The principle investigator, (Dr. Olson), is currently a postdoctoral fellow at the University of Iowa. He has significant experience studying bacterial physiology, biofilm production and host colonization factors. Within the next 12 months, he plans on obtaining a tenure track academic position at a major research institute with a future research focus on understanding S. aureus physiology and pathogenesis. The long-term objectives of his laboratory will be to understand the molecular mechanisms involved in S. aureus colonization. His research interests involve understanding how the staphylococci interact with each other and with the host. The main project that he is pursuing involves the characterization of a novel quorum-quenching protein that S. aureus secretes. Current work involves elucidating the mechanism by which S. aureus is able to disrupt and alter genetic function of other bacteria, specifically, S. epidermidis. Overall, the understanding polymicrobial interactions and the effects of bacteria have on each other will be used to gain insight into both human colonization and the dynamics of the human microbiome.

DATASET:
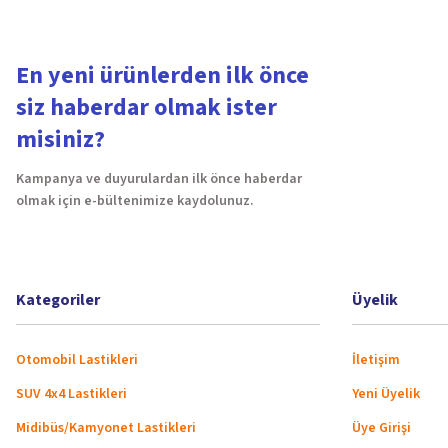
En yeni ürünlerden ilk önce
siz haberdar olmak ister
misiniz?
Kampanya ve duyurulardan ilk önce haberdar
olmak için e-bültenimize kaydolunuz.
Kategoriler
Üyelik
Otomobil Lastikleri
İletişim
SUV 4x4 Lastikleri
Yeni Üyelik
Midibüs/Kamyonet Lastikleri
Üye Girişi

--

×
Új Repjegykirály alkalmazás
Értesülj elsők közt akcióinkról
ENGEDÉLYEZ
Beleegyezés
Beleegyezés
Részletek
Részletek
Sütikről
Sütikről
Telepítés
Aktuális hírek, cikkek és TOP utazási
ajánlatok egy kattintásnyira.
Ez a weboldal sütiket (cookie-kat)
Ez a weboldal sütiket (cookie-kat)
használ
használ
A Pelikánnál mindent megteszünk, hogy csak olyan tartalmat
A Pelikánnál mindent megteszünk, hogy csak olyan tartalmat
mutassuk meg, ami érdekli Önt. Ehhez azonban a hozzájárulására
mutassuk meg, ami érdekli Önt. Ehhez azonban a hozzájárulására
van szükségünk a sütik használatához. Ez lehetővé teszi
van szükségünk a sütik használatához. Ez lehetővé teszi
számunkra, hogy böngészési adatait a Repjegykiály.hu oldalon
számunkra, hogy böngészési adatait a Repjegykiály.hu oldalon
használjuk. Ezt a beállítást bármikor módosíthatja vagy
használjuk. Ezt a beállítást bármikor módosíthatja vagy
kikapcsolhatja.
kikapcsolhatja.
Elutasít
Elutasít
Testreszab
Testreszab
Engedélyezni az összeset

TASK BRIEF:
Continue the passage describing Dr. Olson's research on S. aureus colonization from its final sentence.

TASK RESPONSE:
The specific aims of this proposal are: I) determine the extent, breadth and distribution of the quorum quenching protein, SqqA; II) define the mechanism by which SqqA interferes with S. epidermidis quorum sensing; and III) assess how this polymicrobial interplay modulates the colonization state of the human host. Dr. Olson's research plan has great relevance to public health as S. aureus is a major cause of infection and death in community and hospital associated infections. Findings from the proposed project will increase understanding of S. aureus colonization mechanisms and may lead to new therapeutic options for preventing S. aureus infections.
S. aureus is a major human pathogen that frequently causes a wide spectrum of diseases. The continued emergence of antibiotic-resistant strains emphasizes the need to identify new therapeutic targets for the treatment of S. aureus infections and prevention of colonization. Accomplishing the specific aims outlined in this proposal will improve our knowledge of S. aureus production of a novel quorum-quenching compound (Aim 1). The mechanism by which this protein, SqqA, is able to interfere with S. epidermidis agr function will be determined (Aims 2). The biological role of this interspecies interaction will be assessed (Aims 3).